LEG – Leggett & Platt Inc. – Our market scanners have picked up on sizeable put activity in manufacturer, Leggett & Platt, where shares are marginally lower at $14.31. The activity involves around 20,000 puts at the February 12.5 strike, which is a little above the existing 52-week low at $11.79. We can't tell from time and sales as to whether the investors bought or sold today's volume – but we do know that no investors held an open position ahead of today at this strike. The options volume compares to current open interest across this stock of 30,477 contracts and so sticks out like a sore thumb. We suspect that the puts were sold and that the transaction also involves either a new or current position in the underlying shares. An investor could be short the stock and the sale of puts would give them reason to buy back to close the trade should shares reach the strike price.

AA – Alcoa Inc. – An arrangement between New York Power Authority and Alcoa resulting in $600 million deal in which Alcoa will build a new power plant in exchange for rights to sell electricity to the state didn't seem to do much for its shares – lower by 7% to $10.04. Perhaps that's due to investors bracing themselves for a poor set of post-hours earnings today. Investors rolled 10.0 strike put protection from the January to February contract, while some investors sought the sanctity of protection as low as the 7.5 strike expiring Friday. We note that February puts at the 7.5 strike were actively sold today, while call options reflected a better outlook where rights to buy at the February 15 strike were largely bought today. Ahead of earnings, option implied volatility jumped 175 to 102% today

CAT – Caterpillar Inc. – Shares in Caterpillar seem to be shaking out those less optimistic about the potential from the stimulus package and have dropped 4% to $41.50 today. Option implied volatility is a little higher at 61% while one favored way of playing activity in Caterpillar today seems to be the use of strangles implying range bound traffic ahead of February's expiration. The February 35 puts were sold in conjunction with 45 strike calls expiring at the same time for a net credit of 2.75. That implies that the investor sees shares remaining within the $10 range and would start to lose money if they strayed above $47.75 or fell beneath $33.25. There was also some strangle activity combining the 45 and 50 strikes.

C – Citigroup Inc. – So much for keeping hold of the key areas of the bank that CEO Vikram Pandit explained to employees in November he'd keep hold of. The weekend news that Citi will cut off its brokerage arm and sell it to Morgan Stanley sends a message that Citi accepts the need to downsize radically in order to face the brave new world. With the handover it does get to recapitalize but it also has to forego a future earnings stream, which account for a double-digit share price decline to $6.04 today. In the options world, an investor sold a 10,000 straddle involving calls and puts expiring in February at the 5.0 strike for a gross premium of 1.91. The investor must believe that today's news will keep Citi's shares within a range anywhere between $3.09 and $6.91 by the time February's options expire. Option implied volatility has jumped today from 96 to 114% on Citi's options. Elsewhere we note selling of March 5.0 strike puts in a sign of limited confidence that shares will remain above the breakeven $4.50 share price.

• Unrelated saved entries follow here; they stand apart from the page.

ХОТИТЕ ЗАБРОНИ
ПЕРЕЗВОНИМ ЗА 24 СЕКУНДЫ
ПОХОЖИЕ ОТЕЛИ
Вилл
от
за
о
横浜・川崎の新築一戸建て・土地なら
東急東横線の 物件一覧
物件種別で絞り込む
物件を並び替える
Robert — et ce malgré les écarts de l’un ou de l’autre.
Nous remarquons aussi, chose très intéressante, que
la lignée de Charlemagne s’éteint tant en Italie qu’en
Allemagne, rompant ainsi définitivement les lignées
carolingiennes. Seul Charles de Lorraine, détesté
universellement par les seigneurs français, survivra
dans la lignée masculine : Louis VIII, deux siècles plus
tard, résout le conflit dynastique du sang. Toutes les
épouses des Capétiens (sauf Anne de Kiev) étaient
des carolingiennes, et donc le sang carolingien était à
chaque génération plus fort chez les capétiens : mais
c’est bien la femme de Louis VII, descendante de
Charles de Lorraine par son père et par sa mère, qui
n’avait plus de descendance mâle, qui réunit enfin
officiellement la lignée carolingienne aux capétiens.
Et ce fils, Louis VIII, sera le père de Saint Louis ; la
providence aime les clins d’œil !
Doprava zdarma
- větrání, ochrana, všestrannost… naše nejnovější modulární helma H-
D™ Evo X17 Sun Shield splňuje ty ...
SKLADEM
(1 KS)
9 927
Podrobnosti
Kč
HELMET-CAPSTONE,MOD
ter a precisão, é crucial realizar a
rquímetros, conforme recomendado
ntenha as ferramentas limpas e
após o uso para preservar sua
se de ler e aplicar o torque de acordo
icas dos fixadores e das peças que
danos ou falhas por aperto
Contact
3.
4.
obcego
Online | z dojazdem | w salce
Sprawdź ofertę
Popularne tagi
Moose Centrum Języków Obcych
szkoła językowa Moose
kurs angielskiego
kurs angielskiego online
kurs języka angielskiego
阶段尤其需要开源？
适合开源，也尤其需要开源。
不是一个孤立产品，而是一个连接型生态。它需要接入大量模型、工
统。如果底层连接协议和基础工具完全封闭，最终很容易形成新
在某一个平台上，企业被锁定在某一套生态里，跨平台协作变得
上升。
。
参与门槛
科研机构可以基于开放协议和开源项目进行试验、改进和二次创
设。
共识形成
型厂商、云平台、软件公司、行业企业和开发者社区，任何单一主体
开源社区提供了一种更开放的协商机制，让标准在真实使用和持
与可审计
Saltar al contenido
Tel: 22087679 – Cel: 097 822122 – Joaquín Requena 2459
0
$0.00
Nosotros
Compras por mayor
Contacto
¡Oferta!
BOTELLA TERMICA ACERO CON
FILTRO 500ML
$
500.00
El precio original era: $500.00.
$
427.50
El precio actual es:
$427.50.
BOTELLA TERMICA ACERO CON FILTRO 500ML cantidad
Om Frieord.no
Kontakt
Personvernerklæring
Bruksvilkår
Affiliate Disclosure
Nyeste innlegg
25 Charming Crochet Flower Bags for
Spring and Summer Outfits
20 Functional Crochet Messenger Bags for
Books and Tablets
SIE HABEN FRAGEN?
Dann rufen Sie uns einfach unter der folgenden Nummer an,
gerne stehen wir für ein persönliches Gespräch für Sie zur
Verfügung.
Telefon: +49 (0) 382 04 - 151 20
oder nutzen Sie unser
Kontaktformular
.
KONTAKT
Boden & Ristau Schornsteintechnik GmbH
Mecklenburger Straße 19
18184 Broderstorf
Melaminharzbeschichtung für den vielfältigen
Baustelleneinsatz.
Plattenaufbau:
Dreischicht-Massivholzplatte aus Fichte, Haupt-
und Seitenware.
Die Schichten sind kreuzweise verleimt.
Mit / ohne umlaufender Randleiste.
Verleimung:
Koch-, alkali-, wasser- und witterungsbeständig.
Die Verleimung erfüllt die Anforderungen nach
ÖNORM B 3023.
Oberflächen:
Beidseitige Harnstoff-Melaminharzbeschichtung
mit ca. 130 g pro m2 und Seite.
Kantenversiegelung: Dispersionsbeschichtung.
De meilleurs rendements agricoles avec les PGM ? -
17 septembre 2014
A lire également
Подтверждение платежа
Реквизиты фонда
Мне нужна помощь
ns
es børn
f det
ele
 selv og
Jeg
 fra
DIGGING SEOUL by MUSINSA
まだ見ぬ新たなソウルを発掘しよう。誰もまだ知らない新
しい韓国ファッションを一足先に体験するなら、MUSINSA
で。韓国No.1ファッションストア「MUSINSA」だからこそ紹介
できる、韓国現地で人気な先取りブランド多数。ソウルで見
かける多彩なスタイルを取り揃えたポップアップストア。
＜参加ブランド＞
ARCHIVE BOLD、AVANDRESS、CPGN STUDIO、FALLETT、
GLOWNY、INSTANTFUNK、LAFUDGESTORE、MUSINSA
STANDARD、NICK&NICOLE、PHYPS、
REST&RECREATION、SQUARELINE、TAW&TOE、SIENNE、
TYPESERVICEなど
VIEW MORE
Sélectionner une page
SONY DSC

TIF – Tiffany & Co. – Shares in luxury retailer, Tiffany & Co. declined in early trade while there seemed to be a bearish flavor in terms of option market activity. Implied options volatility added 9% to 87% today as one-in-ten of its existing options open positions was put into play. With January's expiration on Friday, we were surprised to see a 10,000 lot put order go through at the 20.0 strike, which if bought would need a further share price decline of at least 10% from Tiffany's current price of $22.05 before breaking even. On the call side, an investor used a bull spread to play any potential upside in the shares ahead of Friday. Using the 22.5 and 25.0 strike calls the investor paid a net 65 cent premium on trade volume of 3,000 lots. The sale of the upper strike reduces the cost of the trade but in so doing limits the potential upside from the trade to 1.85. The investor would start to break even should Tiffany trade above $23.15 by Friday.

EYE – Advanced Medical Optics. – Option traders threw EYE into focus today on the announcement of a takeover by Abbott Laboratories who announced it would acquire Advanced Medical Optics for $22.00 a share. Advanced Medical Optic is the world's premier producer of Lasik surgical devices but its business has suffered in the recession.

Shares surged 145% to $21.62 while positions were established in the April call series at strikes between 17.5 and 22.5. Investors managed to build 4,640 contracts at the 22.5 strike at premiums of between 15 and 30 cents on the day. It also appears that investors expect the deal to be struck and sold strangles intended to take in premium as shares become less volatile. The April 20 puts were sold in combination with the 22.5 strike calls at around a gross 45 cent premium. Option traders assume that shares will remain hemmed into the range between the strikes and would keep the entire premium should that occur.